After a weak showing in Sunday’s first-round vote, French president Nicolas Sarkozy is scrambling for a bigger share of the electorate—and to get it, he’s making an appeal to France’s far right. That’s because the National Front party, led since last year by Marine Le Pen (daughter of the notorious Jean-Marie Le Pen), took almost 18 percent of the vote, compared to Sarkozy’s 27 percent and Socialist challenger Francois Hollande’s 29 percent. The National Front’s reputation over the last several decades was defined in large part by the statements of Jean-Marie Le Pen, who was known for xenophobia, ultra-nationalism, anti-Semitism, and homophobia. How much has the party changed?

A 2011 paper seems to say: Not much. The author acknowledges the view of some observers that under Marine Le Pen, “the political brand [of FN] [...] appears markedly different.” That’s because unlike her father, Marine is “professional in her persona and style, measured in her speech, and adept at public speaking”—in other words, she’s not given to off-the-cuff bigotry.

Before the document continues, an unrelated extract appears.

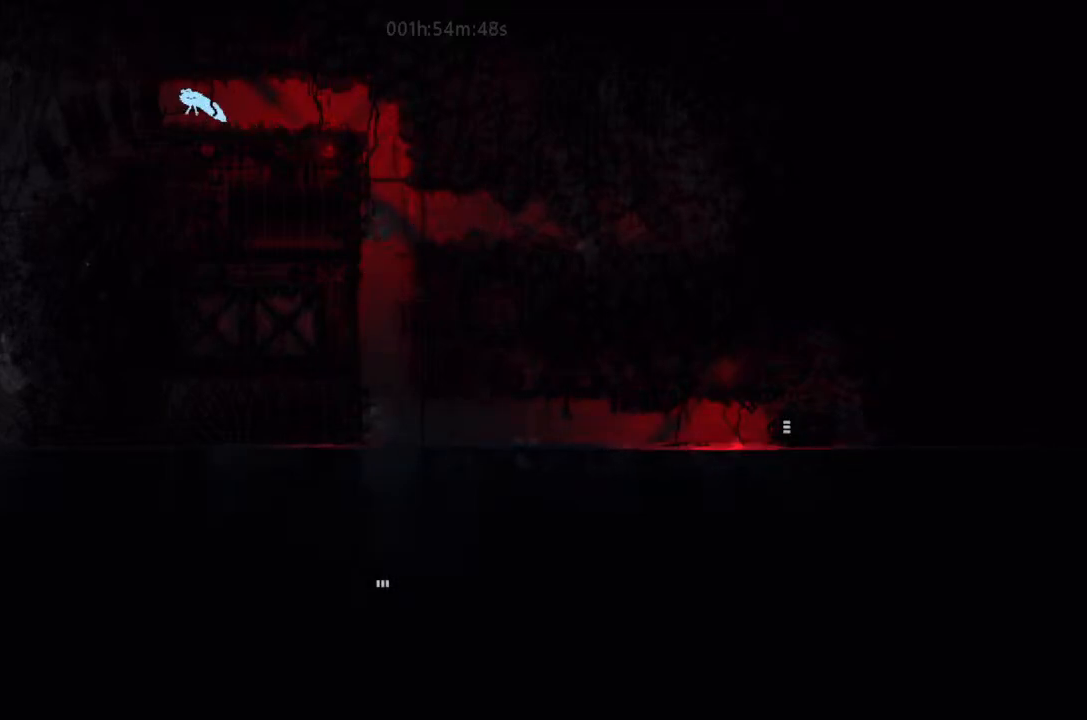
{"keys": ["j", "left"], "events": [[34, "j", "up"], [200, "j", "down"], [334, "j", "up"], [367, "down", "up"], [467, "j", "down"]]}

Ultimately, however, Marine Le Pen “represents a continuation of the style and strategy that brought her father’s FN to a culmination point in 2002.” Like her father, Marine relies on the relative weakness of France’s major parties, she stresses issues like immigration and law and order, and she couches far-right positions in vague, populist terms. Even after 2011’s terrorist attack in Norway, Marine Le Pen chose to “remain noticeably silent” after her father chastised the Norwegian government for being unaware of the “dangers” of immigration. That may be a signal that Marine Le Pen’s National Front is still home to the same old-school radical right of her father’s day, and she is either unwilling or unable to challenge them. In other words, many of the NF voters sought by Sarkozy are an unreconstructed bunch—and as for Le Pen, the author drily concludes: “Holding together a party with sharp internal divisions may prove cumbersome.”